Washington lawmakers are close to a deal that would reduce the nation’s weather supply in order to fund more important government services. The bill under consideration, the Weather Conservation Act of 2011, is the direct result of a Wolf Report editorial.
“When you’re faced with either defaulting, or with cutting national defense, Social Security, Medicare, or weather,” says Rep. Tom Gaskill, R-North Dakota. “The answer is simple: excess weather has to go. I don’t know why we haven’t seen this sooner.”
“We now realize that our weather programs, most of which were created by Republicans, are wasteful,” says Rep. Donna Morgan, D-New Jersey. “We provide weather twenty-four hours a day, three hundred sixty five days a year, to one hundred percent of the country, whether people need it or not. Our studies show that almost no one uses more than about a third of that weather, and most people use even less. In regions where population is sparse, nearly all of the weather is wasted. And some people, especially those living in cities, would be happy with no weather at all.”
While Congress decides exactly how much weather to cut, not everyone is happy with the idea. “We need more weather, not less,” says Tom Billllllinger, a stuttering 30-year old farmer in Iowa. “Without weather, how in the hell do we grow our crops? And without crops, how in the hell do we get farm subsidies? For the next 35 years we can do without Social Security and Medicare before we can do without weather.”

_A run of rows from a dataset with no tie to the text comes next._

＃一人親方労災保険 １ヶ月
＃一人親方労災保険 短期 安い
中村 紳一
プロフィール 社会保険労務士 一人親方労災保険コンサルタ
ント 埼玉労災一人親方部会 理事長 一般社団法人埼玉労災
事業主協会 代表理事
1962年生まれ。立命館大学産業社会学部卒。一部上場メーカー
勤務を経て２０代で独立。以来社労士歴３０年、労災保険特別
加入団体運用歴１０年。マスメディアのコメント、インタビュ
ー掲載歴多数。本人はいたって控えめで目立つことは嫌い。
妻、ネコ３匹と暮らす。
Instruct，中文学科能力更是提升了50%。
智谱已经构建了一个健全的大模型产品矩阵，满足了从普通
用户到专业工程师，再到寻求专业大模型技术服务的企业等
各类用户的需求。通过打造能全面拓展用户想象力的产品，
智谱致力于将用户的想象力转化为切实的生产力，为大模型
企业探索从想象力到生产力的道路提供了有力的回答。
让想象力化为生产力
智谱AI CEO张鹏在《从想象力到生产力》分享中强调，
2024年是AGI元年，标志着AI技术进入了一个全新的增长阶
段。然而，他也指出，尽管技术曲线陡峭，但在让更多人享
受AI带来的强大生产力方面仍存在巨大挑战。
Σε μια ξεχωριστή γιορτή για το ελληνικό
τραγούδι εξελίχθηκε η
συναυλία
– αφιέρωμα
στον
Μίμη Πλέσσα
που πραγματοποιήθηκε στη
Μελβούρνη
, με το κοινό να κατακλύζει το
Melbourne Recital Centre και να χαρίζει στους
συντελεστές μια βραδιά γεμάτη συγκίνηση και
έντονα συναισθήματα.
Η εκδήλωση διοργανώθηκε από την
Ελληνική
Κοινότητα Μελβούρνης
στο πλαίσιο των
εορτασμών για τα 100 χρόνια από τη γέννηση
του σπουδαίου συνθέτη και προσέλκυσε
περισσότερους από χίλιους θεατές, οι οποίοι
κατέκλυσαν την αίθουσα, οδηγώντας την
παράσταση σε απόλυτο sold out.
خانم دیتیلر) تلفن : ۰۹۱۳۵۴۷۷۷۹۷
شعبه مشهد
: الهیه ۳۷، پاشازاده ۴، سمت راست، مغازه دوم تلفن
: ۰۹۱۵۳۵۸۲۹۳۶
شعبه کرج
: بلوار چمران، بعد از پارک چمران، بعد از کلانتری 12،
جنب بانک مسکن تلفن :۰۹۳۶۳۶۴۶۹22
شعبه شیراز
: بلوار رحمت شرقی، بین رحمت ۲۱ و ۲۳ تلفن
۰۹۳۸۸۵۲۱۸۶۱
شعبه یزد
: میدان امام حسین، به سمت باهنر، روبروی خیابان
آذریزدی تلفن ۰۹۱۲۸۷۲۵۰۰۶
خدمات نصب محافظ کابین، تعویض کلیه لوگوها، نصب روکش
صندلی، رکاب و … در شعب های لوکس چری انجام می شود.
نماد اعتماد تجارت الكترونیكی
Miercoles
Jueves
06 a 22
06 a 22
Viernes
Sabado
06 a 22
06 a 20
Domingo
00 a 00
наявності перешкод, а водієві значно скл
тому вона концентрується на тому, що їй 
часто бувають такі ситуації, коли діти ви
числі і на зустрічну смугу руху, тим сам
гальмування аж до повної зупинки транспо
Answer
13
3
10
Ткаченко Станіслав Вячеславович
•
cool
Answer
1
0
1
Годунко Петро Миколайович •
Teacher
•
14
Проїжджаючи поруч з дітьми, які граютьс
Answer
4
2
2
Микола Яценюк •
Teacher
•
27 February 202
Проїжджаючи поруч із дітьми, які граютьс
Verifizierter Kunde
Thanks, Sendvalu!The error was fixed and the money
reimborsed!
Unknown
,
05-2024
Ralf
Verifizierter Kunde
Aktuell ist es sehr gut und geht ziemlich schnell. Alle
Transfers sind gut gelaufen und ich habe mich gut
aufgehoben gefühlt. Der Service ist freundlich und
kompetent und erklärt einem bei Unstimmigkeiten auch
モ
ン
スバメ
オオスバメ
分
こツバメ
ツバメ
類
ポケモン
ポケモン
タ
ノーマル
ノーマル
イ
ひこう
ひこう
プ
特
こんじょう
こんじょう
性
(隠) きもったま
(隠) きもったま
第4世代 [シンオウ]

The Congressional Budget Office (CBO), which evaluates the economic impact of legislative changes, agrees that we overspend on weather. “We’ve looked at both the costs and the benefits of weather,” said Jim Meltzer, spokesperson for the CBO, “and we find that weather is the most wasteful of all federal programs. The costs are high, and the benefits are small. If we took advantage of all the potential savings, we could use the money to build more than 30,000 bridges to nowhere.”